Negli anni successivi alla laurea ho avuto modo di coniugare l’amore per le letterature classiche con la dimensione espressiva, frequentando il Laboratorio di Drammaturgia antica, guidato dal maestro Christian Poggioni e curato dalla prof.ssa Matelli, presso l’associazione Kerkìs – Teatro Antico in Scena dell’Università Cattolica del Sacro Cuore di Milano.

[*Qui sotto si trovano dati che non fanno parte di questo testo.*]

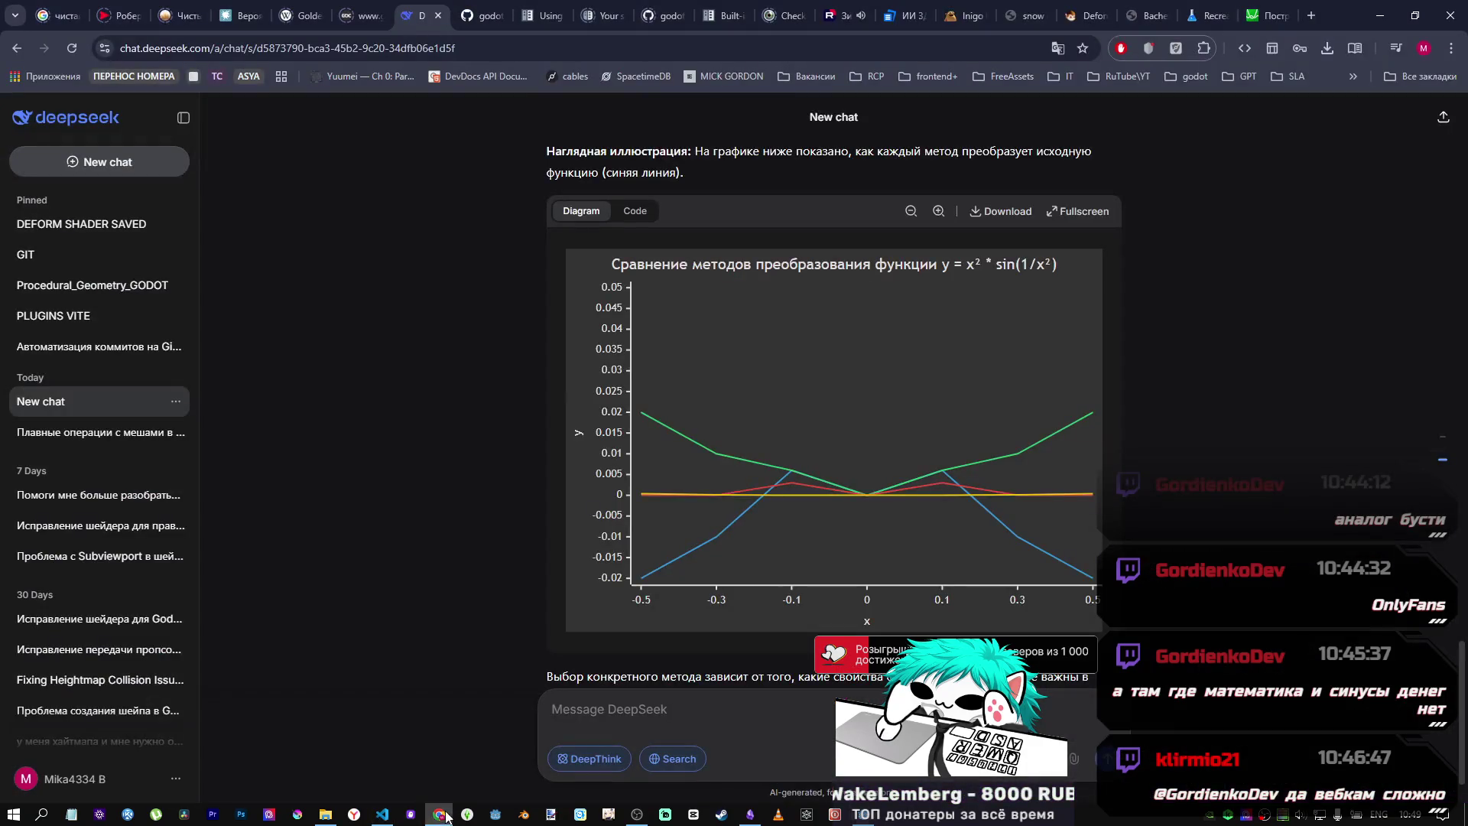
scroll(854, 379, up, 6)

L’esperienza in ambito educativo, maturata grazie all’adesione al movimento scoutistico AGESCI, insieme all’attività di volontariato — dal Cantiere della Solidarietà in Moldavia con Caritas Ambrosiana all’accompagnamento a Lourdes di persone con difficoltà fisiche e fragilità psicologiche con l’associazione OFTAL Milano — ha contribuito ad avvicinarmi al mondo della formazione giovanile. In questo percorso, l’insegnamento si è rivelato la naturale sintesi tra la mia passione per il mondo classico e l’interesse per la dimensione pedagogica ed educativa.

In classe cerco di trasmettere agli studenti il valore formativo del latino, del greco e della lingua italiana, che considero non solo strumenti di studio, ma vere e proprie occasioni di crescita intellettuale e personale: credo fermamente che lo studio delle lingue classiche offra ai ragazzi non solo la possibilità di affinare il rigore logico e la sensibilità linguistica, ma soprattutto la capacità di interpretare testi e realtà con maggiore consapevolezza, in modo che tali discipline non siano considerate come un mero esercizio meccanico, ma come esperienza viva, capace di interrogare il nostro tempo e di stimolare domande autentiche su sé stessi e sul mondo, in un dialogo continuo tra il mondo antico e il presente.

Accanto all’insegnamento delle materie, considero fondamentale il rapporto educativo con gli studenti e la collaborazione con le famiglie, nella convinzione che la scuola, e soprattutto il Montini, sia una comunità in cui si cresce insieme attraverso la cultura, l’ascolto e la responsabilità condivisa: accompagnare i ragazzi nel loro percorso liceale significa per me aiutarli a costruire strumenti culturali solidi, ma anche a sviluppare curiosità, responsabilità e fiducia nelle proprie capacità, grazie alla costruzione di un ambiente sereno e dialogante, in cui ciascuno possa sentirsi supportato nel proprio percorso di crescita.